I've never liked corners. I hate the corners of pillow cases when I am trying to fold them. I have the round, elusive corners of fitted sheets. I am not a fan of being scared -- think walking around a corner and being scared. Or extremely loud cracks of thunder. I might be the only person on the planet that doesn't want a corner piece of cake.
And I definitely do not like the dusty, crusty corners in our house that need to be cleaned as we pack to move in a couple weeks. I am aware that we live in mild filth. For me, cleanliness of NOT next to godliness. Matching socks, twice weekly baths, and buffalo wings are next to godliness. Seriously, though, not the wings. If godliness is prayer and studying the Scriptures and trying to be like Christ, then being with my family and sleeping are as close to godliness as it get for me right now.
I was challenged on Wednesday evening in a lesson on prayer that even those of us with young kids (read: people for whom personal time is a rare, nebulous, highly prized thing) need to carve out time for prayer. In this particular class we read many passages where Jesus prayed with or for or on behalf of people. If Christ can make a prayer his final, dying words, perhaps I can find some time while I am LIVING to be more consistent in prayer.
Just for the record, I do pray. Often. For my sanity. And lots of other
things, too! It's just that I don't have a specific time set aside where
I enter prepared to focus and listen and speak. I pray on the fly for
things that are urgent or for the random thoughts that pop into my head.
We pray while we are doing support raising work. We pray with the kids
when they are upset or anxious. I pray at small group or with someone having a hard time. I pray for those grieving.
So, I believe I was writing about cleaning and corners which somehow led to godliness and prayer. Makes perfect sense.
The thing about corners is that they can be dark, sharp, hidden and easy to avoid. Like the parts of our spiritual life we'd rather ignore.
My prayer life is a dusty corner I'd rather not deal with right now. I have a kid who wakes us between 6:00-6:30 in the morning. Right when I am entering REM sleep. EVERY. DAY.
Early morning doesn't seem like an option. But maybe it is.
Then the day begins. And both of my kids like to interact with us all day long. Weird. Wonderful. But I haven't figured out how to create/maintain/enforce solitude.

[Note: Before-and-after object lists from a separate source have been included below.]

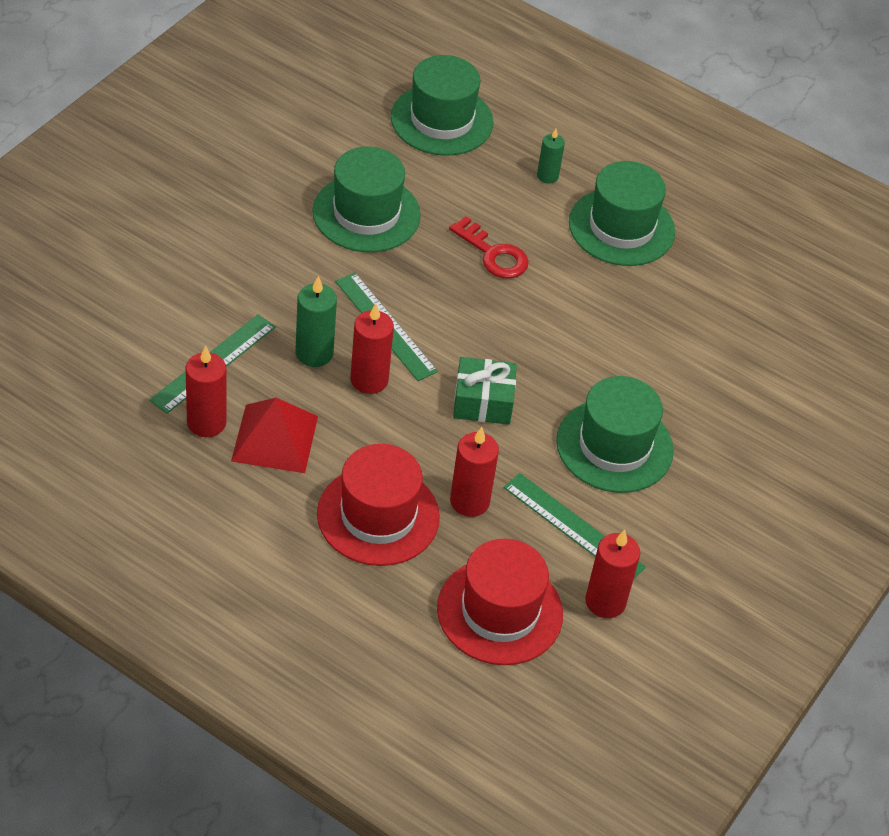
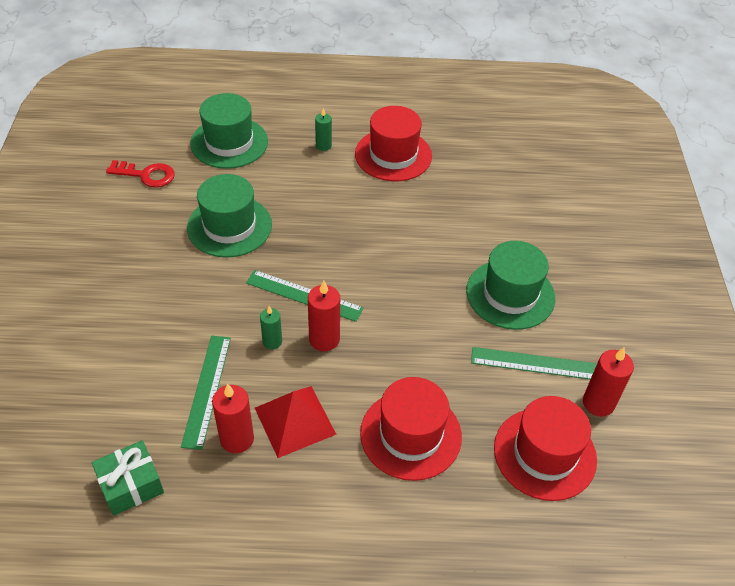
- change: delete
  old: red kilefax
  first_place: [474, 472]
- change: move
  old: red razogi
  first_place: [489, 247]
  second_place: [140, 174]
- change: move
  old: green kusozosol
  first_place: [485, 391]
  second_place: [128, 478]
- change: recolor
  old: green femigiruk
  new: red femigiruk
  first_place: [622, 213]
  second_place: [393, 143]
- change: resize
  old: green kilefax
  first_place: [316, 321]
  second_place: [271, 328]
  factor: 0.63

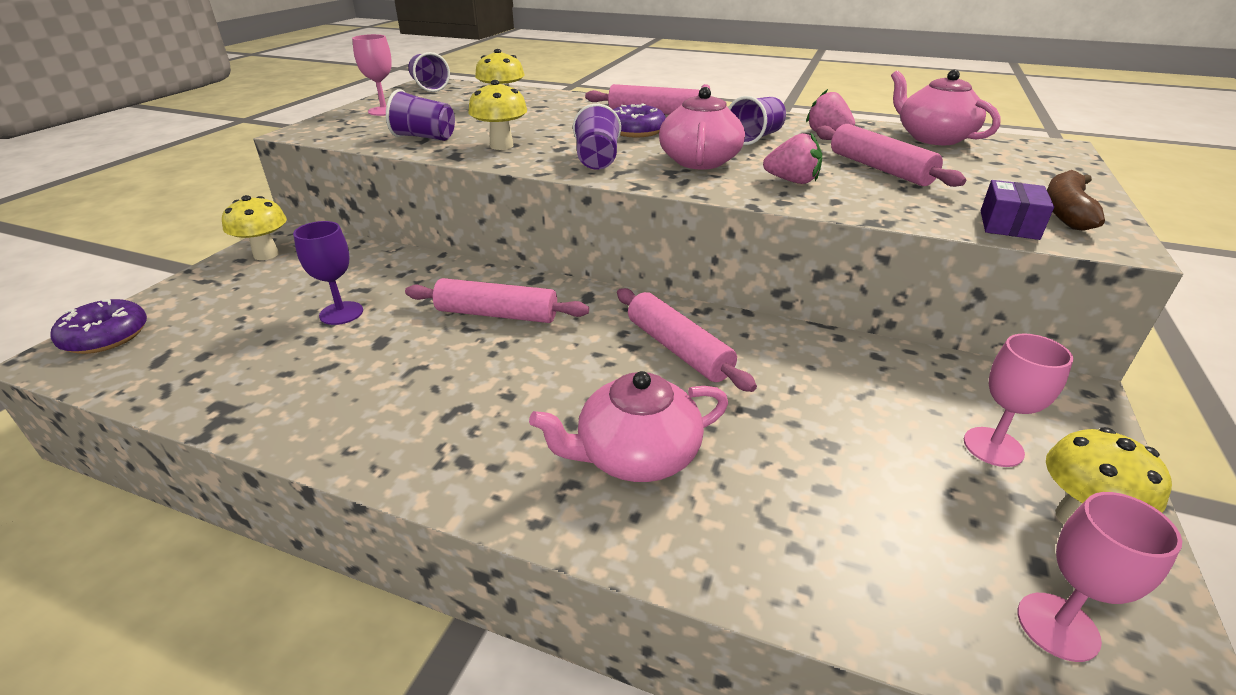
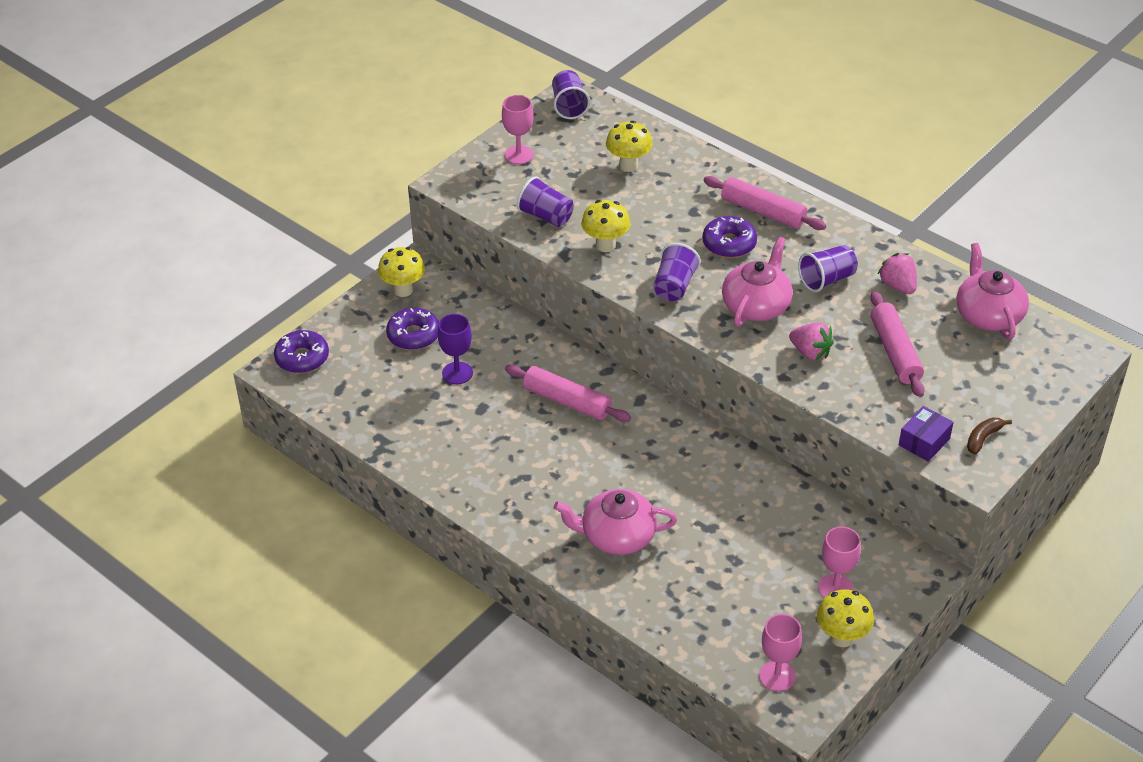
- change: delete
  old: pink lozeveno
  first_place: [687, 340]
- change: insert
  new: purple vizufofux
  second_place: [412, 329]
- change: resize
  old: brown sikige
  first_place: [1076, 200]
  second_place: [989, 436]
  factor: 0.65

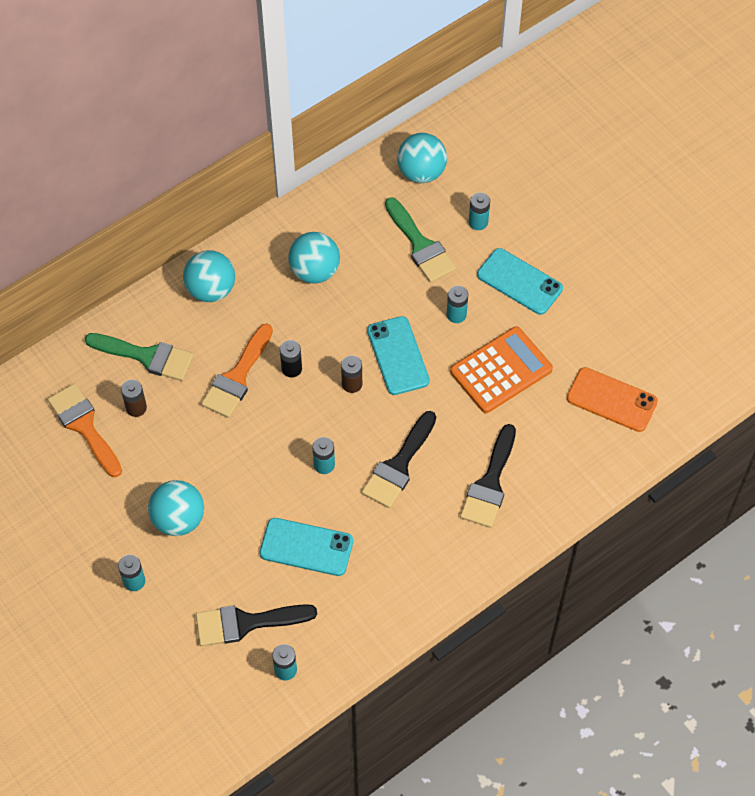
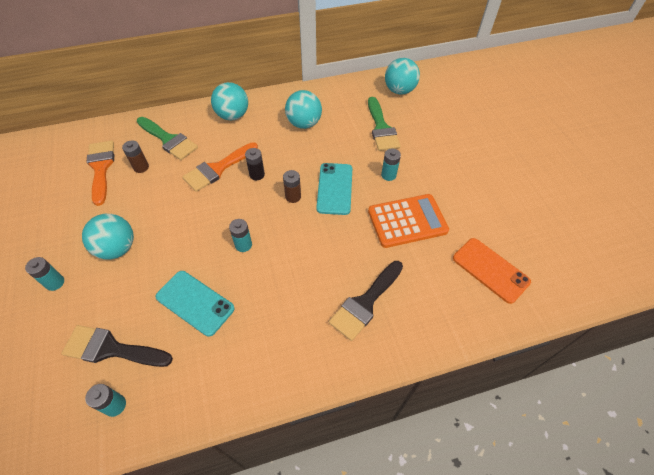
- change: delete
  old: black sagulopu
  first_place: [399, 459]
- change: delete
  old: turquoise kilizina
  first_place: [479, 211]
- change: delete
  old: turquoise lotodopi
  first_place: [520, 281]

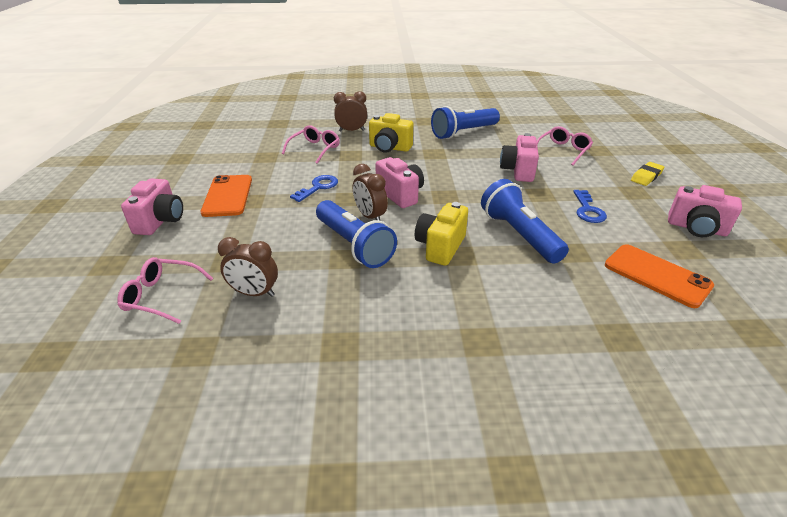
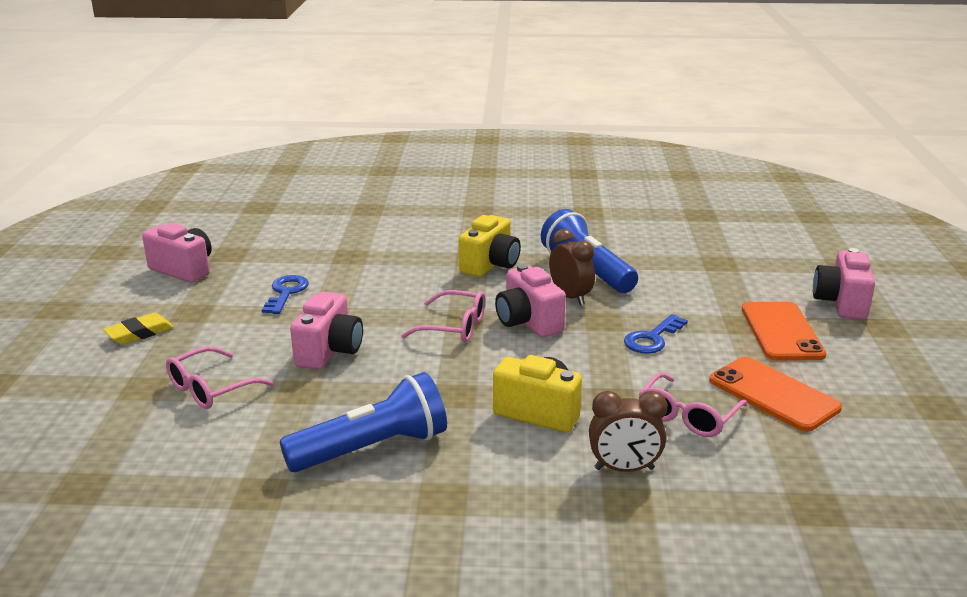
- change: delete
  old: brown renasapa
  first_place: [248, 267]
- change: delete
  old: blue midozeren
  first_place: [525, 221]
- change: move
  old: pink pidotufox
  first_place: [165, 290]
  second_place: [443, 316]
- change: move
  old: orange lotodopi
  first_place: [659, 276]
  second_place: [775, 394]

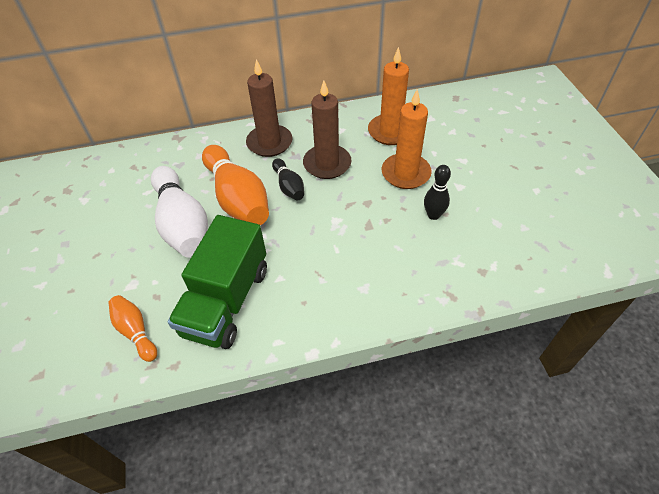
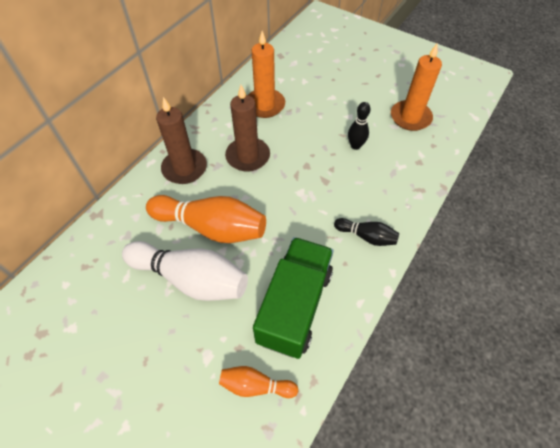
- change: move
  old: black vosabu
  first_place: [288, 179]
  second_place: [366, 232]
- change: move
  old: orange kilefax
  first_place: [407, 139]
  second_place: [416, 87]
- change: rotate
  old: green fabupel
  first_place: [217, 282]
  second_place: [293, 298]
  degrees: -135

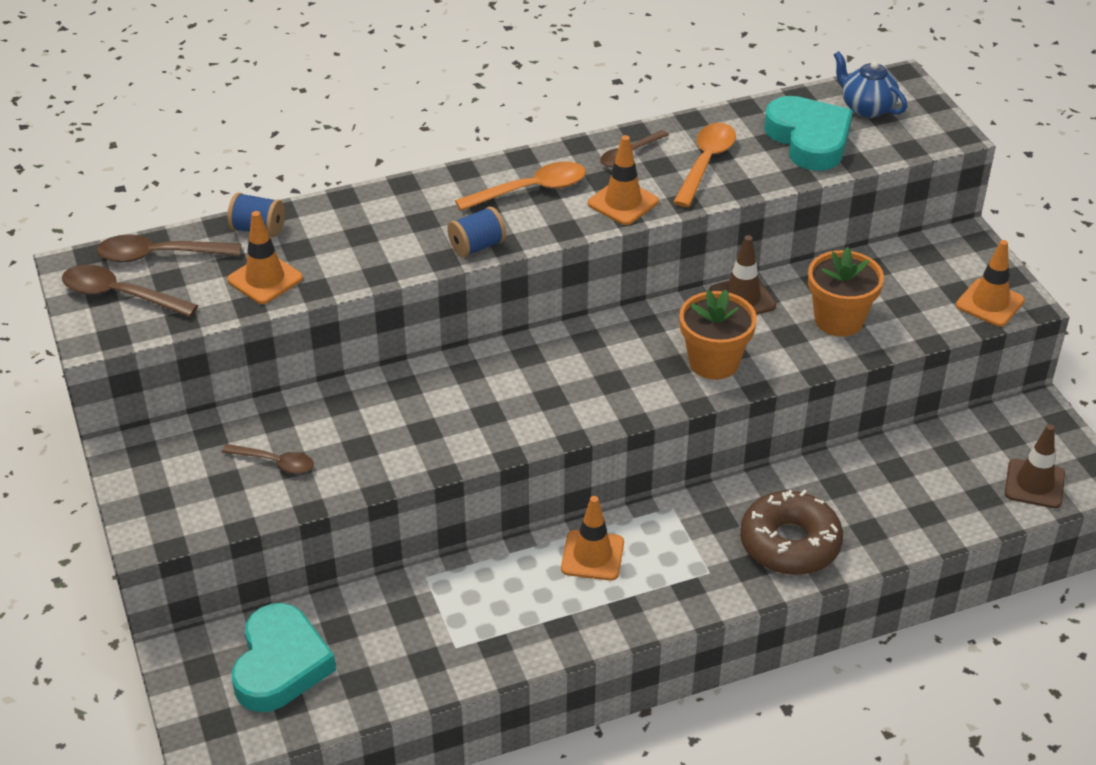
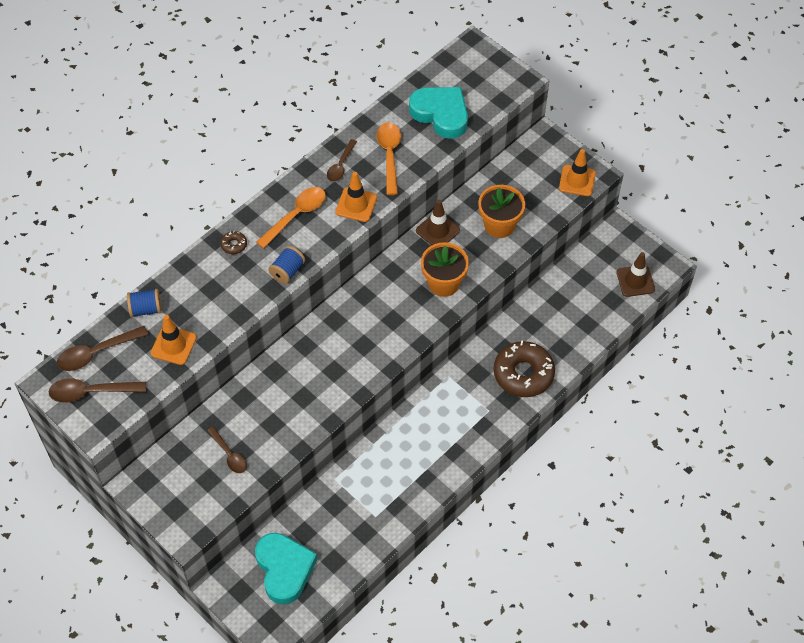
- change: delete
  old: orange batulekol
  first_place: [592, 538]
- change: delete
  old: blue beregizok
  first_place: [870, 84]
- change: insert
  new: brown vizufofux
  second_place: [233, 242]
- change: rotate
  old: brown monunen
  first_place: [268, 459]
  second_place: [227, 450]
  degrees: 60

Our move is a transition ripe with possibility, though. New habits. New routines. New, new, new. I have some ideas for creating a space for solitude in my day. The challenge is doing that now, before we move. For the next two weeks I will venture into this dusty corner and see what the Lord will do. I make no promises. I'll keep doing my crazy-mom-life praying but I am seeking each day to pray on purpose.